Il n’y avait rien de plus à dire ce jour là ? Il faut tirer de l’explication au moins deux leçons, éga­le­ment absurdes. La concur­rence, ce 6 jan­vier, a donc noir­ci ses pages et ses JT en bavar­dage super­fé­ta­toire. Et tout ce que La DH pro­pose chaque jour à ses lec­teurs n’est publié que par la néces­si­té abso­lue d’en « dire plus»…

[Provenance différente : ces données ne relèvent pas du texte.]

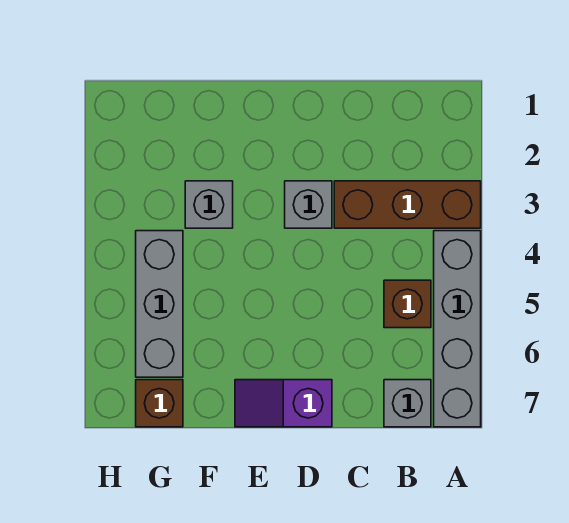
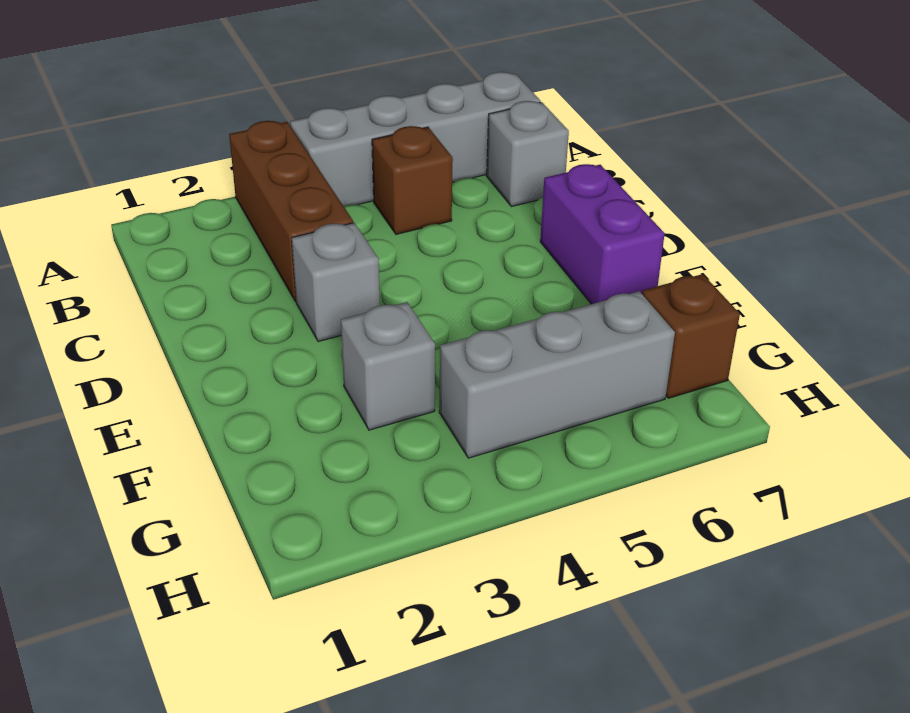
purple 1x2 slope [235,380,332,427] -> purple 1x2 brick [540,164,665,304]

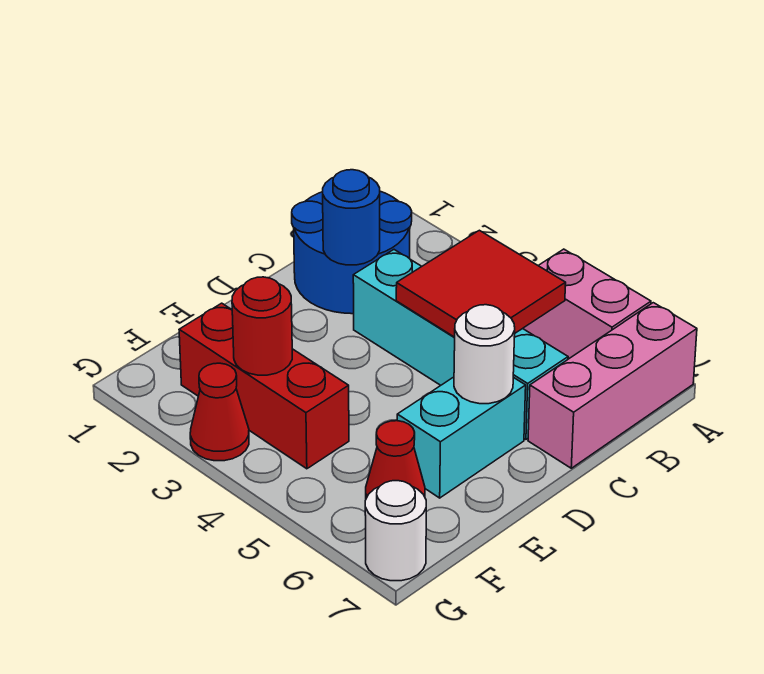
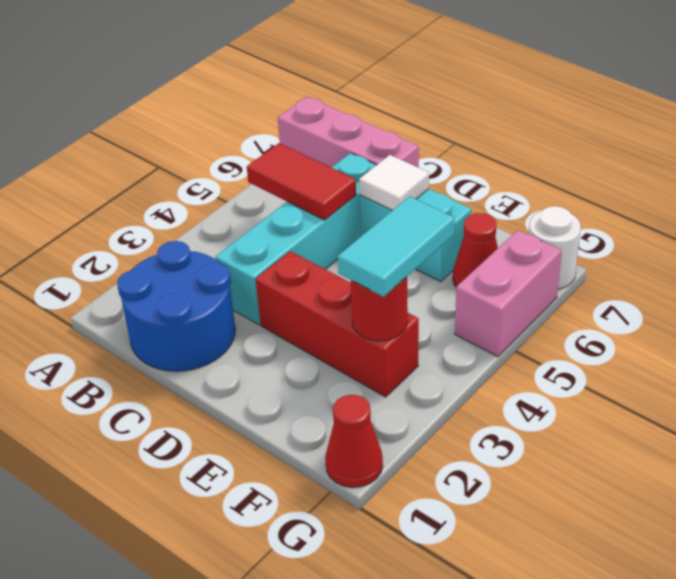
pink 1x2 brick [523,249,651,358] -> pink 1x2 brick moved to [455,230,562,357]
red 2x2 tile [396,230,566,337] -> red 1x2 tile [247,143,356,220]
blue 1x1 round brick [323,170,380,265] -> none
white 1x1 round brick [454,305,515,404] -> white 1x1 tile [359,155,429,210]
red 1x3 brick [179,303,349,469] -> red 1x3 brick turned to [256,251,419,397]
none -> cyan 1x2 tile [338,196,454,297]
red 1x1 cone [190,363,249,461] -> red 1x1 cone moved to [325,395,383,487]

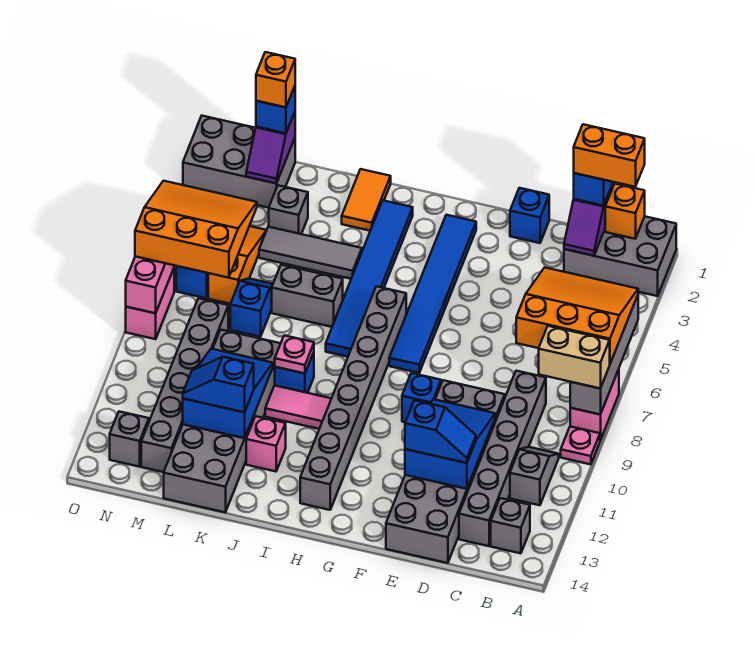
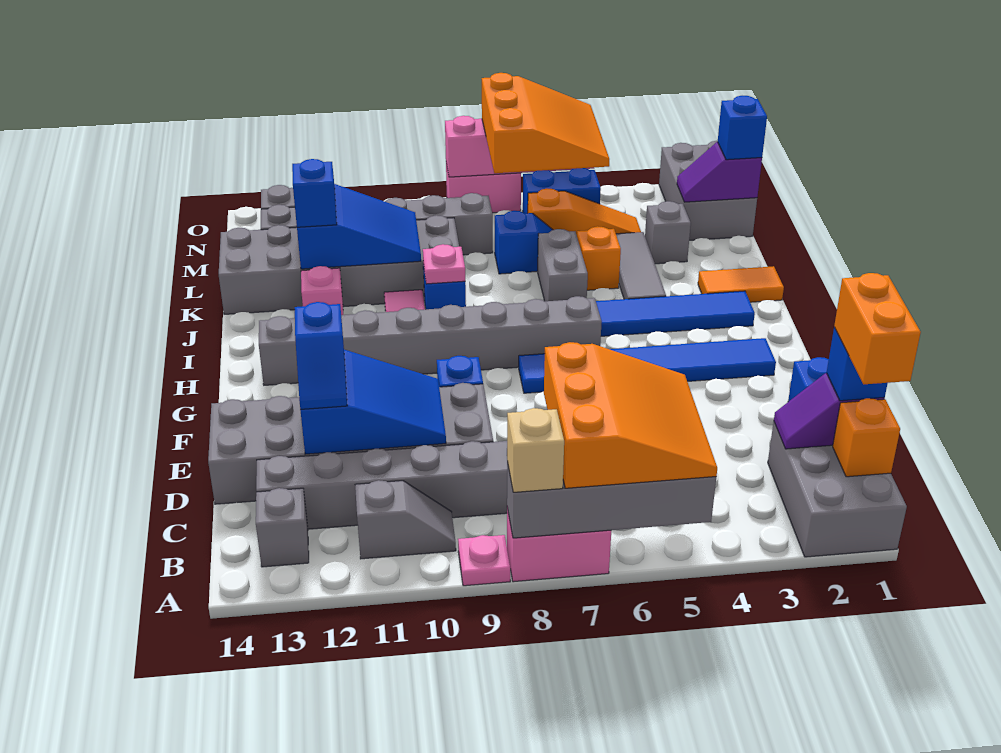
tan 1x2 brick [539,326,610,389] -> tan 1x1 brick [507,408,564,492]
orange 1x1 brick [256,52,295,107] -> orange 1x1 brick moved to [577,226,621,290]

Le coup de mar­ke­ting choque d’autant plus qu’il est inter­ve­nu dans un contexte inter­na­tio­nal où d’autres pages blanches rap­pe­laient, elles, la gra­vi­té de cette forme de mani­feste. Une rédac­tion ne renonce un temps à son métier que pour le défendre contre un dan­ger grave. C’est un cri, une révolte, une auto­mu­ti­la­tion. Le 3 jan­vier der­nier, lorsque le Neps­za­bad­sag, prin­ci­pal quo­ti­dien hon­grois de centre gauche, purge sa une de tout conte­nu pour n’y impri­mer qu’une seule phrase — « La liber­té de la presse n’existe plus en Hon­grie » — dans les vingt-trois langues de l’Union euro­péenne, le geste est tel­le­ment gon­flé de sens poli­tique qu’il est for­cé­ment dépour­vu d’intention com­mer­ciale. On n’est pas, ici, dans le gad­get, mais dans le mani­feste et le débat. Quelques jours plus tôt, le 21 décembre, le Par­le­ment hon­grois avait voté une loi liber­ti­cide pro­met­tant de lourdes amendes aux médias dont les infor­ma­tions seraient « par­tiales » ou consi­dé­rées comme des « atteintes à l’intérêt public et à la morale ». Les cinq membres de la nou­velle auto­ri­té char­gée de les contrô­ler sont tous membres ou proches du Fidesz, le par­ti conser­va­teur du Pre­mier ministre Orban. La Hon­grie inau­gu­rait de façon sinistre sa pré­si­dence de l’Union euro­péenne, et les pages blanches des médias — car avant le vote, deux heb­dos pro­tes­tèrent déjà de la même manière — ont sans doute contri­bué à faire réagir la Com­mis­sion euro­péenne. C’est aus­si une pre­mière page, blanche de colère, que La Repub­bli­ca ita­lienne avait his­sée comme un signal de détresse, le 11 juin 2010. Le Sénat avait adop­té la veille une loi limi­tant la liber­té de presse. Six-cents kilo­mètres au Sud, en ce mois de jan­vier 2011, le régime tuni­sien enfin contes­té dans la rue ser­rait plus fort la muse­lière des jour­na­listes. Les pages blanches impo­sées à Tunis ren­daient plus indé­centes encore celles qu’un quo­ti­dien belge crut bon de se donner.